Data protection impact assessments or DPIAs (previously known as privacy impact assessments or PIAs) are a tool that can help you identify the most effective way to comply with your data protection obligations and meet individuals’ expectations of privacy. An effective DPIA will allow you to identify and fix problems at an early stage, reducing the associated costs and damage to your reputation which might otherwise occur.
You must carry out a DPIA before you process personal data when the processing is likely to result in a high risk to the rights and freedoms of individuals.
Processing that is likely to result in a high risk includes (but is not limited to):
- systematic and extensive processing activities, including profiling and where decisions that have legal effects, or similarly significant effects, on individuals;
- large scale processing of special categories of data or personal data relation to criminal convictions or offences;
- using new technologies (for example surveillance systems).
You must take into account the nature, scope, context and purposes of the processing when deciding whether or not it is likely to result in a high risk to individuals’ rights and freedoms.
A DPIA must contain:
- at least a general description of your processing operations and the purposes;
- an assessment of the risks to the rights and freedoms of individuals;
- the measures envisaged to address those risks;
- the safeguards, security measures and mechanisms in place to ensure you protect the personal data; and
- a demonstration of how you are complying with Part 3 of the Act, taking into account the rights and legitimate interests of the data subjects and any other people concerned.
If you have carried out a DPIA that identifies a high risk, and you cannot take any measures to reduce this risk, you need to consult the ICO. You cannot go ahead with the processing until you have done so.
The focus is on the ‘residual risk’ after any mitigating measures have been taken. If your DPIA identified a high risk, but you have taken measures to reduce this risk so that it is no longer a high risk, you do not need to consult the ICO.
The Information Commissioner will respond within six weeks. This timescale may increase by a further month, depending on the complexity of the processing you intend to carry out.
For detail on how to submit a DPIA to the ICO, please see ‘Do we need to consult the ICO?’.

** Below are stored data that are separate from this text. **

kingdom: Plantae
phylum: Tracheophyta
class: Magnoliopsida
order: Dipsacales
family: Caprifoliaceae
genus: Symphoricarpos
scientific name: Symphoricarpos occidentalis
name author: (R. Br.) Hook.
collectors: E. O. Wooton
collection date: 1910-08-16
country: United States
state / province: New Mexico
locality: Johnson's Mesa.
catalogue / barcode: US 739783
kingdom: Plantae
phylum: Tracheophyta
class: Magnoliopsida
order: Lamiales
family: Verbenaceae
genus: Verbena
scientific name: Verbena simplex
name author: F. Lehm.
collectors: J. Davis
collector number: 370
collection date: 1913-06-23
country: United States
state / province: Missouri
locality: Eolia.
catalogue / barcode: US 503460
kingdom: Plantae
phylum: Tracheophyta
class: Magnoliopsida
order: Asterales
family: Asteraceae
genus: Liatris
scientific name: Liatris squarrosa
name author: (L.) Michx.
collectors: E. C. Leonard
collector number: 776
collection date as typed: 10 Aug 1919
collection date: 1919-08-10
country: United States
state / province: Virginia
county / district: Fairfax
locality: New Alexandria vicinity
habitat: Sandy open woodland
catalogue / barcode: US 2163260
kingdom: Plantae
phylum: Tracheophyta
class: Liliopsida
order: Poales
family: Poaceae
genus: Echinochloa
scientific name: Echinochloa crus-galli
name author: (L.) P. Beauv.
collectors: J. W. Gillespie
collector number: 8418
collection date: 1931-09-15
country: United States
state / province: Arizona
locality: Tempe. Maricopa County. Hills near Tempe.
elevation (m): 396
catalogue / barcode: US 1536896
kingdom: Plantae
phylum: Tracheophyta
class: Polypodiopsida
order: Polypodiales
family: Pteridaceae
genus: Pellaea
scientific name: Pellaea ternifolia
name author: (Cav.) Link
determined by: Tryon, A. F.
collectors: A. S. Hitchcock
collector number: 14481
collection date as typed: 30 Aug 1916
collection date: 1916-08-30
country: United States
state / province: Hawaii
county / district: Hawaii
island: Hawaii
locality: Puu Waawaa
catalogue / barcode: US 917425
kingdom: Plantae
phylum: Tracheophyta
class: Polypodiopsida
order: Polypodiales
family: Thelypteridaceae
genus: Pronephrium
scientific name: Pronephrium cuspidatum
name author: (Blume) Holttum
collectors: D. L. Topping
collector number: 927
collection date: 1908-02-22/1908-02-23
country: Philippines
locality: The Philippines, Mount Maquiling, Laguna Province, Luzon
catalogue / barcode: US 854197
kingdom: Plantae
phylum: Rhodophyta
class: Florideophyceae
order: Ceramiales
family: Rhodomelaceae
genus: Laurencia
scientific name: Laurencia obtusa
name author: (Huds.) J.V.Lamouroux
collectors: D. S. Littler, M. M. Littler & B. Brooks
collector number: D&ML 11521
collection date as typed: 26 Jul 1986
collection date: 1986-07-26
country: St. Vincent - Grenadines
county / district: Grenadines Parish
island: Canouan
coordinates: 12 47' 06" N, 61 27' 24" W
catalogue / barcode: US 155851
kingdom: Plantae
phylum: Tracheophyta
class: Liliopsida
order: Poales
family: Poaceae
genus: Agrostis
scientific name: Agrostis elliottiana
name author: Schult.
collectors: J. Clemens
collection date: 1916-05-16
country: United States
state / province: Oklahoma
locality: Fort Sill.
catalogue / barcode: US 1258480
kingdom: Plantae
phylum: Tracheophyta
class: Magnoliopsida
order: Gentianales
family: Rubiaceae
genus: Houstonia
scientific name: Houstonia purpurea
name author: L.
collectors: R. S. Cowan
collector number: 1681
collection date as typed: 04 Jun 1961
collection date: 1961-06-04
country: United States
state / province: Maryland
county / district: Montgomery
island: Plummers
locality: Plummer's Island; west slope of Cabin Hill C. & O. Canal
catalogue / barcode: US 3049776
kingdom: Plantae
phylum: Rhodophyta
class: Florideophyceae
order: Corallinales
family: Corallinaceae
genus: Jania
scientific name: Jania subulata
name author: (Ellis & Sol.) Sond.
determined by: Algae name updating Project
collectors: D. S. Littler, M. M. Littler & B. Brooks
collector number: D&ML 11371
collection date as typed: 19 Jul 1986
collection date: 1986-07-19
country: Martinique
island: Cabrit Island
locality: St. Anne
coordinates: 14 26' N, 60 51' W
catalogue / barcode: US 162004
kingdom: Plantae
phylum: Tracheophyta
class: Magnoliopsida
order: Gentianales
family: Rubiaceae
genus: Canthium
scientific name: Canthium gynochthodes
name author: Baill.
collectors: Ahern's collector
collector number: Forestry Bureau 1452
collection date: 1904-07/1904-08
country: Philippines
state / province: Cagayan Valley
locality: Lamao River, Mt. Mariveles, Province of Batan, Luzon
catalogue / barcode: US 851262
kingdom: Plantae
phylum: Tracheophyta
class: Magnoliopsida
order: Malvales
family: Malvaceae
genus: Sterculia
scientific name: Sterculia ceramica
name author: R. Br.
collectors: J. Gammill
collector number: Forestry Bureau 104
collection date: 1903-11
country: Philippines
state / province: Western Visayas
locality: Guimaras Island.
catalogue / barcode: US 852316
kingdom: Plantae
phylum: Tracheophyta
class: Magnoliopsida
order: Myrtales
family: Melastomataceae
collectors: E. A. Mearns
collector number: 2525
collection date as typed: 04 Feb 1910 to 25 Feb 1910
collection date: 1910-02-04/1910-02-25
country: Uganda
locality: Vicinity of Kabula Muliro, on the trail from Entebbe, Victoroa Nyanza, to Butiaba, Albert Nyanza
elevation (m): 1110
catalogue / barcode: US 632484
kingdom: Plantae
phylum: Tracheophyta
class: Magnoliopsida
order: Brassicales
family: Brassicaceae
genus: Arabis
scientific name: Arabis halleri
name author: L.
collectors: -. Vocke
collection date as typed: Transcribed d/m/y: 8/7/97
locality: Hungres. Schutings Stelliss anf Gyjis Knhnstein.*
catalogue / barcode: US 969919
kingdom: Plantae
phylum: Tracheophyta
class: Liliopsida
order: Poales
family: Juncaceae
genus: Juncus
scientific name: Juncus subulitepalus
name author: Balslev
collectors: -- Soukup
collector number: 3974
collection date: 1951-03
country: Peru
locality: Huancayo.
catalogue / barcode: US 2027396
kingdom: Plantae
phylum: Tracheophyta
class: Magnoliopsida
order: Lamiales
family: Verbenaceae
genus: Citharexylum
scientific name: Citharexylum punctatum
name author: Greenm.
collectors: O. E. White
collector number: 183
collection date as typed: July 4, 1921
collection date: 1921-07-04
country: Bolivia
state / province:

A police force is considering using a commercially available drone system for surveillance purposes. By conducting a DPIA prior to any purchase of the equipment or processing taking place, the force can establish whether or not the equipment offers adequate security for the recording, and if the use of the system is proportionate or poses a high risk to the rights and freedoms of any individuals.
If they discover high risks after conducting a DPIA, and cannot easily mitigate any residual risk, the police force should consider consulting with the Information Commissioner for further guidance or approval.